My watch's crystal was shattered, the hands frozen at ten after two. I had no idea how long I'd been on the ledge, but when I peered up through the vapor from the stream, the sun seemed to have shifted farther west than. I would have expected from the brief time since I'd fallen. Evidently I'd been unconscious longer than it seemed.

I stared up at the rim but still didn't see Petey and Jason. Give them time, I thought.

The trouble was, if I didn't get off the ledge soon, I was going to be in a lot worse trouble.

I wasn't an outdoorsman-I'd certainly proven that. But it wasn't possible to live in a mountain state like Colorado without seeing stories in the newspaper or on the TV news about the dangers of hypothermia. Hikers would go into the mountains, wearing only shorts and T-shirts. A sudden storm would soak them. If the temperature dropped, if the hikers were more than three hours from warm clothes and hot fluids to raise their rapidly dropping core temperature, they died from exposure.

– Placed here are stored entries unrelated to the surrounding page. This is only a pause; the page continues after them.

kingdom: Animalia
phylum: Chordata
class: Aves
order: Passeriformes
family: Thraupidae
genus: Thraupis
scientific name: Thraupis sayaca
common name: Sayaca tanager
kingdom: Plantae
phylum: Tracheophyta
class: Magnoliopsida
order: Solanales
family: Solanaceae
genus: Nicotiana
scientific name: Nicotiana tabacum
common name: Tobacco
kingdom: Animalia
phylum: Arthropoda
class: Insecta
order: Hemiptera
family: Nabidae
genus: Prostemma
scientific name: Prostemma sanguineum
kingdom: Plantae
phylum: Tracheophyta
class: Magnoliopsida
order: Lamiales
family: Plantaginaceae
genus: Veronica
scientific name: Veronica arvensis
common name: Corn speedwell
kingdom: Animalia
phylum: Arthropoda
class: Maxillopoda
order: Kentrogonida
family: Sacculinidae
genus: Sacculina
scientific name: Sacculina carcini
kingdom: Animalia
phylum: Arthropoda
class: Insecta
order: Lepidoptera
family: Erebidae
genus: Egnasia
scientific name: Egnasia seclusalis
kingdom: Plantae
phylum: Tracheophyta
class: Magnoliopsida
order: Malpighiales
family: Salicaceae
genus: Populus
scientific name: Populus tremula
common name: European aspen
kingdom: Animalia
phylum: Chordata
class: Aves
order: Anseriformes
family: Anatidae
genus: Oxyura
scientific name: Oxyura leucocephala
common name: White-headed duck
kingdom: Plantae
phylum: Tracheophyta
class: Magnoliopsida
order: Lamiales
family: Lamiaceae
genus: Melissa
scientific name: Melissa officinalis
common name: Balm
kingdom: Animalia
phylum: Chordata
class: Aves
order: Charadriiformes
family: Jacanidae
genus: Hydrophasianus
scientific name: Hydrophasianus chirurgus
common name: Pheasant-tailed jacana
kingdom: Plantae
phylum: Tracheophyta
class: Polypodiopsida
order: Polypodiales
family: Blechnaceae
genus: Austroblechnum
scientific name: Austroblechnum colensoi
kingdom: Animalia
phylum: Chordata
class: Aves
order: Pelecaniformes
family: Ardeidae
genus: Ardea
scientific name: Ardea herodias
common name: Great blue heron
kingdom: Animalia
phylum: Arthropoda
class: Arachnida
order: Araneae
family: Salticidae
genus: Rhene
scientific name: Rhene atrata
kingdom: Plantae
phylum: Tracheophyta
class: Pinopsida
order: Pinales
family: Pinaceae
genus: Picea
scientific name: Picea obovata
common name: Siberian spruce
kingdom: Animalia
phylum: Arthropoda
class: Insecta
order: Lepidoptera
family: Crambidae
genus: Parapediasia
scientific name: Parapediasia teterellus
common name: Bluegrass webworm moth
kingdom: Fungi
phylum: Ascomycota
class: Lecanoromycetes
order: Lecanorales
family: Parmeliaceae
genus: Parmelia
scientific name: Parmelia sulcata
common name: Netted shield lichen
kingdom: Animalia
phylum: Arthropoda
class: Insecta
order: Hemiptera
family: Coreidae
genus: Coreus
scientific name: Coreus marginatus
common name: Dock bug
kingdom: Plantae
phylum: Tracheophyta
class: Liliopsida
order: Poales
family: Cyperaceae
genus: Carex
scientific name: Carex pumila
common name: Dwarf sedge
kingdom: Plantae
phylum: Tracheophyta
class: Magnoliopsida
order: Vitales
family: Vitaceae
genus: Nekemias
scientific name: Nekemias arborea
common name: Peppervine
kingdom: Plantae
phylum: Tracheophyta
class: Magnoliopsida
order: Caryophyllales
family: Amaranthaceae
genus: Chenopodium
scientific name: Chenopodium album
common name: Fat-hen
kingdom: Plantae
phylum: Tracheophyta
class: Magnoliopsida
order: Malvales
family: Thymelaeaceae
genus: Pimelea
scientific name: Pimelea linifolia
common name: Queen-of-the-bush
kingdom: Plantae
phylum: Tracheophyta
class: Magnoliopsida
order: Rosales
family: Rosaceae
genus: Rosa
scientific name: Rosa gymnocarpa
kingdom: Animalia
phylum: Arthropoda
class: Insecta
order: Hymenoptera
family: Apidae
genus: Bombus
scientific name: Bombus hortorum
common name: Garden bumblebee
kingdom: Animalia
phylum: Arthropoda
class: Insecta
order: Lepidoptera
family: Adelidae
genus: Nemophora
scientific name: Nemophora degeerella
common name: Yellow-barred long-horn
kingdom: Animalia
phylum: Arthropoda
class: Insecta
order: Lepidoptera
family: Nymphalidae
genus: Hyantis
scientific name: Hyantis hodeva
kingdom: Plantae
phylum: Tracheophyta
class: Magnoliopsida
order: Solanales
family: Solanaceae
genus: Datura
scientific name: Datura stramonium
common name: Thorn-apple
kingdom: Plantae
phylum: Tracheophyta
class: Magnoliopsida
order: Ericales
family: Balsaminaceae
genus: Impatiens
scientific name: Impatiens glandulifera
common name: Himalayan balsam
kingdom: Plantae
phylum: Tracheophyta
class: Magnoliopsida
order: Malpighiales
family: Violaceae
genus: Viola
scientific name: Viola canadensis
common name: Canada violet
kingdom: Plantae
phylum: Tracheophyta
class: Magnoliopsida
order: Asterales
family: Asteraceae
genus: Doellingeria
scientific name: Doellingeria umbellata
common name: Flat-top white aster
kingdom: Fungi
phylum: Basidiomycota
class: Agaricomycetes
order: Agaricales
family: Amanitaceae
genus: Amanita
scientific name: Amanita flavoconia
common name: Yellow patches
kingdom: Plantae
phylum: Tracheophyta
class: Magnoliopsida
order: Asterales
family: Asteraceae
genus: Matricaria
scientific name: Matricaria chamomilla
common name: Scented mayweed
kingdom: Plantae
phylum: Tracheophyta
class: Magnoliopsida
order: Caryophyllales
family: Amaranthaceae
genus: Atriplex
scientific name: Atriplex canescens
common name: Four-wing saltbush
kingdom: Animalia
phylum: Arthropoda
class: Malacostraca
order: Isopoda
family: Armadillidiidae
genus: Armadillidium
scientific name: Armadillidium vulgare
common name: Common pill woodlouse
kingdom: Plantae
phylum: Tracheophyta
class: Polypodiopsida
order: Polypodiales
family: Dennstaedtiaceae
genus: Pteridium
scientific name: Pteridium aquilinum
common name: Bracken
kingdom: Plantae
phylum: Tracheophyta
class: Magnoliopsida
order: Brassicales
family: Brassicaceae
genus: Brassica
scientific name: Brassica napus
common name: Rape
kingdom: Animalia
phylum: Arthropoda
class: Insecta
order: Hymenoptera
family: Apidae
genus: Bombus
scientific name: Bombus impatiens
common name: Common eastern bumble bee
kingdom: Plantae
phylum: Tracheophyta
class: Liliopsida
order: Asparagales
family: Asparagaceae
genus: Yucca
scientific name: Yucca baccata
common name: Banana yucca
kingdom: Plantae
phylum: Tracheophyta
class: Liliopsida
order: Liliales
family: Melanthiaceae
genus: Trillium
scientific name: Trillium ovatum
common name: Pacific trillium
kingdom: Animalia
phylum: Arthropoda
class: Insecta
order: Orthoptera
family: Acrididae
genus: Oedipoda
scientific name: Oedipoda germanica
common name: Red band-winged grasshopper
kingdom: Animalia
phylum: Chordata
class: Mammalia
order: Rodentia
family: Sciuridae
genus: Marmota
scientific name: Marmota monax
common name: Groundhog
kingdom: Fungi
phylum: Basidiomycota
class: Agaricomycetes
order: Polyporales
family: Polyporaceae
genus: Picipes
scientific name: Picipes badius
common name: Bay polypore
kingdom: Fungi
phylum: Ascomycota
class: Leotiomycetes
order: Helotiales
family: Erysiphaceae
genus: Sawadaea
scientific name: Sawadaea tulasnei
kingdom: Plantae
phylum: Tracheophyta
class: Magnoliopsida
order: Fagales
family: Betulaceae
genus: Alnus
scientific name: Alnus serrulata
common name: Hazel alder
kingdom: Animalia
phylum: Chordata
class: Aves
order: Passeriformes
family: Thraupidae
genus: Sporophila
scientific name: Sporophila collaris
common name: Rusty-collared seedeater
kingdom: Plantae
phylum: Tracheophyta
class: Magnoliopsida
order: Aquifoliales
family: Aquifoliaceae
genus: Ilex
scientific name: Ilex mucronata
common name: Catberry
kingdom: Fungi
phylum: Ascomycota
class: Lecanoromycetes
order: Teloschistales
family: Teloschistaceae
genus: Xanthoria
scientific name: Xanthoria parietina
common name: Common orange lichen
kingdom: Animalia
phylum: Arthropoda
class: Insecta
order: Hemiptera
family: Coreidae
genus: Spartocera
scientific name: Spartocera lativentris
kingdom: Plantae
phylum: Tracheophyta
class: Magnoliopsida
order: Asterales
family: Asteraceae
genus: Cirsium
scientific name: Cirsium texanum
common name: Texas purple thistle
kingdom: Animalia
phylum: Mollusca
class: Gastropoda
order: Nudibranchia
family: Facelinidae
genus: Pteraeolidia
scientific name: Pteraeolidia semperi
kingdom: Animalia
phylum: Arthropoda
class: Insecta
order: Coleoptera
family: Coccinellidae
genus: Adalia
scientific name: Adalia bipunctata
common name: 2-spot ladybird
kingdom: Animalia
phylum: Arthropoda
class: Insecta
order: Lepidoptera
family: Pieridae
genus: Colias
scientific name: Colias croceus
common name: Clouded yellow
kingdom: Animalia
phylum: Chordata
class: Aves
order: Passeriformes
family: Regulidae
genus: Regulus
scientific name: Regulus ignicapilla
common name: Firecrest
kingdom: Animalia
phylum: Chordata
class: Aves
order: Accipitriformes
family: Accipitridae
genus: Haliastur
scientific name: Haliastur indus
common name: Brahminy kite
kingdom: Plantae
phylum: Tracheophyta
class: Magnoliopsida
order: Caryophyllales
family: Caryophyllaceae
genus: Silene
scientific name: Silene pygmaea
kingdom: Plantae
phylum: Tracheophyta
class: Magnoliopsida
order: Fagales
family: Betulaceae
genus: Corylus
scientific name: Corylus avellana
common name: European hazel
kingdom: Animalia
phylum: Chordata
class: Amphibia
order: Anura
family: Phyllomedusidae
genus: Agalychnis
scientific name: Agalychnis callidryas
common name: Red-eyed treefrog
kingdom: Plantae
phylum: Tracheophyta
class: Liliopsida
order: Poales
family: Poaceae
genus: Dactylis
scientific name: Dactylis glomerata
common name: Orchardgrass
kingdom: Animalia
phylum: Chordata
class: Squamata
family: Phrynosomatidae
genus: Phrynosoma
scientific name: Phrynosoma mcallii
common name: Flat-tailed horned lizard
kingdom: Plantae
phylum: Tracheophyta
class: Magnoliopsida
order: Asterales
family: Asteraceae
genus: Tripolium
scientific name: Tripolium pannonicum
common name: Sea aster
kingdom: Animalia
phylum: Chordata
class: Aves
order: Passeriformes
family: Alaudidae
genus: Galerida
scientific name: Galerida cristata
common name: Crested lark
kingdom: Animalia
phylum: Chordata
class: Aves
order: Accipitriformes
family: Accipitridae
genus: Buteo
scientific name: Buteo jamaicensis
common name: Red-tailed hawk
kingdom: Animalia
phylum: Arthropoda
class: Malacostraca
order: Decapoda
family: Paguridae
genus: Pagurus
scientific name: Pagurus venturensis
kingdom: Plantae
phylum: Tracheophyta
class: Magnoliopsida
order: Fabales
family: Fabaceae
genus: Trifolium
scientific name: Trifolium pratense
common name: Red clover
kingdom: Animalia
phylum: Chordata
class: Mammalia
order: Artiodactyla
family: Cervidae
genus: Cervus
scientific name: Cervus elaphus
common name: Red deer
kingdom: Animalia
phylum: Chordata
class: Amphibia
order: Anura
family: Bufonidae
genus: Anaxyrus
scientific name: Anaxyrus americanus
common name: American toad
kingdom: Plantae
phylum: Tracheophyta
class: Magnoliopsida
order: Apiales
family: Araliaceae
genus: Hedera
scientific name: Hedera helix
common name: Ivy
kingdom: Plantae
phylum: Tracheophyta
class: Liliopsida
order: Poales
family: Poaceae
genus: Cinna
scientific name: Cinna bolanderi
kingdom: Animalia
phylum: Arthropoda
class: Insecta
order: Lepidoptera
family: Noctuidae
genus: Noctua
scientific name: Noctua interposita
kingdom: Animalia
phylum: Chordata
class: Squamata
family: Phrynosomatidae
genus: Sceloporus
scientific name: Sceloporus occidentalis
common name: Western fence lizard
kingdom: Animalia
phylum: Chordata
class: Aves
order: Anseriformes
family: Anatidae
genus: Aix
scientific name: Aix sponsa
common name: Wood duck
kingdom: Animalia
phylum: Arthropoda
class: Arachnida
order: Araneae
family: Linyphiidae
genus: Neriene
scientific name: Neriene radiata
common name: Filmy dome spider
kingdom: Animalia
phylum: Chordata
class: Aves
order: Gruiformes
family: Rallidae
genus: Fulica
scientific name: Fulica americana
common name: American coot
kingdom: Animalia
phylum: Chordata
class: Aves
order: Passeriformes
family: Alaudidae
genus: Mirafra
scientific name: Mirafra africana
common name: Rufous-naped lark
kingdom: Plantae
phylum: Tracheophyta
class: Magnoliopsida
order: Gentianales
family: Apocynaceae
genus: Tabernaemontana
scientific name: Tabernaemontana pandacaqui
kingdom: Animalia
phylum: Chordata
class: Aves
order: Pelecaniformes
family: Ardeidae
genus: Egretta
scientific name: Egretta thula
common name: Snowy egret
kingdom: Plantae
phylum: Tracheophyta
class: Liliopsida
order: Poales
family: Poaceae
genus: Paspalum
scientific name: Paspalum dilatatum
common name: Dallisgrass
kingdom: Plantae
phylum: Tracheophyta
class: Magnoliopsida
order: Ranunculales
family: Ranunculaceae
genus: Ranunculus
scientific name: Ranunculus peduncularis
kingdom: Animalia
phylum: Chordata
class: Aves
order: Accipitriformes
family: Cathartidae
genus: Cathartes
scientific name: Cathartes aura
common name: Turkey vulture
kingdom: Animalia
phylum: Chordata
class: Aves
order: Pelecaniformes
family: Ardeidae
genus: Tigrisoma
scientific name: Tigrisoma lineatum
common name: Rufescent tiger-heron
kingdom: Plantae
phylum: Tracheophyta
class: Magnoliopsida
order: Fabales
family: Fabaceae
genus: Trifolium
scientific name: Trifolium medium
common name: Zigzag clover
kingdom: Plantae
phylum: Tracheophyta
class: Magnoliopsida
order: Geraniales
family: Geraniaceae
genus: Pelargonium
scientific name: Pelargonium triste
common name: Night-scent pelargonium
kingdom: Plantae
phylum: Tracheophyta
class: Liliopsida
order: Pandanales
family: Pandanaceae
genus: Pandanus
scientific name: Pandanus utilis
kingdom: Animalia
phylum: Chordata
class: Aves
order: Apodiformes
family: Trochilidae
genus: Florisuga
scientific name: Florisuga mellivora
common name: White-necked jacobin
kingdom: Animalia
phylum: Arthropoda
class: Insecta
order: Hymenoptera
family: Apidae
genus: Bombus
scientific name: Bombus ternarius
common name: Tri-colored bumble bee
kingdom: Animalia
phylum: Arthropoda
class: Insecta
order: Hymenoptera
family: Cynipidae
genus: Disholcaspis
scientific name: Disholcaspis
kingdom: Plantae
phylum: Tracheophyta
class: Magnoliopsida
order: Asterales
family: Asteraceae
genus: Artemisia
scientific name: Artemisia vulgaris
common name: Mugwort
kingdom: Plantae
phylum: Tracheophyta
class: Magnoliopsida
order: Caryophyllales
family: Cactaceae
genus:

Lying on the damp, chill ledge, I shivered. My hands and feet felt numb. If I don't get off this ledge soon, I thought, it won't matter that I stopped the bleeding. Hypothermia will kill me.

I tried to calculate how to climb up the almost sheer face to the next ledge and then up the slope of loose stones to the rim. I knew that my injured arm wouldn't support me. The only other way to get off the ledge was…

I stared down, trying to judge how the cliff led to the stream. It was a steep slope of outcrops, the ledge below me five feet away, the one after that twice as far. I didn't want to think about the obstacles farther down.

But the sun was already past the rim of the cliff. The bottom of the chasm was in shadow. Even though it was only late afternoon, darkness would come soon. The nearby mountains would block the sun earlier than I was used to. Once it was dark, I couldn't hope to be rescued until morning.

By then, I'd be dead.

The pain of movement was excruciating as I eased the knapsack onto my back, lay on my stomach, and squirmed over the edge. I dangled as far as my good arm would allow, then dropped.

The shock of landing jolted me to the bone. I almost fainted. Crawling over the side of the next outcrop, I ripped my shirt and scraped my chest. My lacerated knees showed through my torn jeans. Straining to control my emotions, I kept struggling downward. A few spots that looked impossible from above turned out to be deceptive, boulders acting like steps. Other spots that looked easy were terrifyingly difficult.